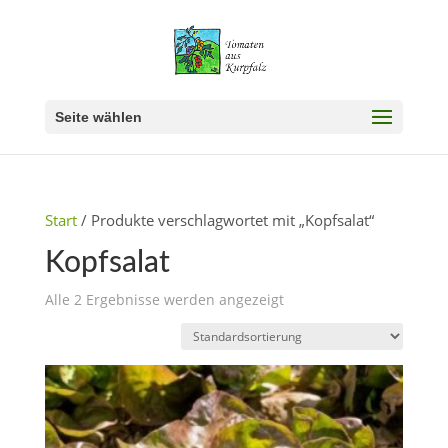
Seite wählen
Start
/ Produkte verschlagwortet mit „Kopfsalat“
Kopfsalat
Alle 2 Ergebnisse werden angezeigt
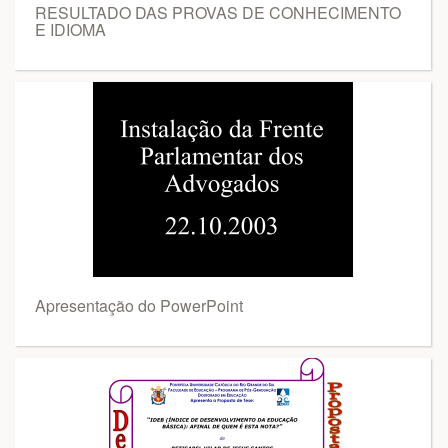
RESULTADO DAS PROVAS DE CONHECIMENTO
E IDIOMA
Apresentação do PowerPoint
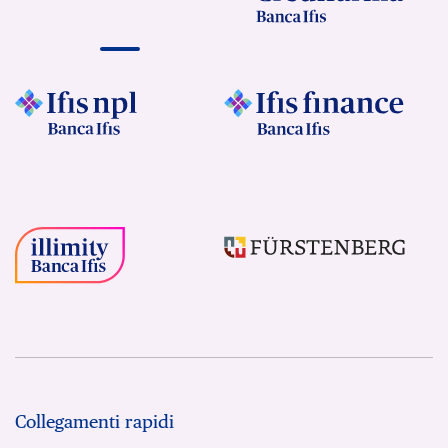
Collegamenti rapidi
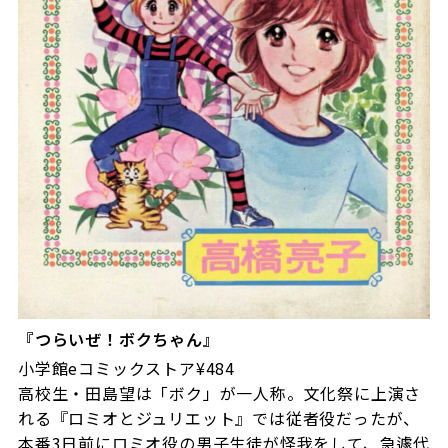
『つらいぜ！ボクちゃん』
⼩学館eコミックストア¥484
高校生・田島望は「ボク」が一人称。文化祭に上演さ
れる『ロミオとジュリエット』では従者役だったが、
本番3日前にロミオ役の男子生徒が怪我をして、急遽代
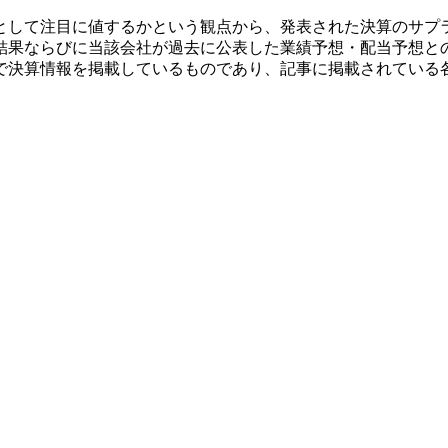
として注目に値するかという観点から、発表された決算のサプ
結果ならびに当該会社が過去に公表した業績予想・配当予想と
で決算情報を掲載しているものであり、記事に掲載されている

== WORK TO BE COMPLETED ==
Once the pictures are set aside, copy the remaining text of every entry exactly.

== EXERCISE RESULT ==
Seite wählen
Start
/ Produkte verschlagwortet mit „Kopfsalat“
Kopfsalat
Alle 2 Ergebnisse werden angezeigt
RESULTADO DAS PROVAS DE CONHECIMENTO
E IDIOMA
Apresentação do PowerPoint
Collegamenti rapidi
『つらいぜ！ボクちゃん』
⼩学館eコミックストア¥484
高校生・田島望は「ボク」が一人称。文化祭に上演さ
れる『ロミオとジュリエット』では従者役だったが、
本番3日前にロミオ役の男子生徒が怪我をして、急遽代
として注目に値するかという観点から、発表された決算のサプ
結果ならびに当該会社が過去に公表した業績予想・配当予想と
で決算情報を掲載しているものであり、記事に掲載されている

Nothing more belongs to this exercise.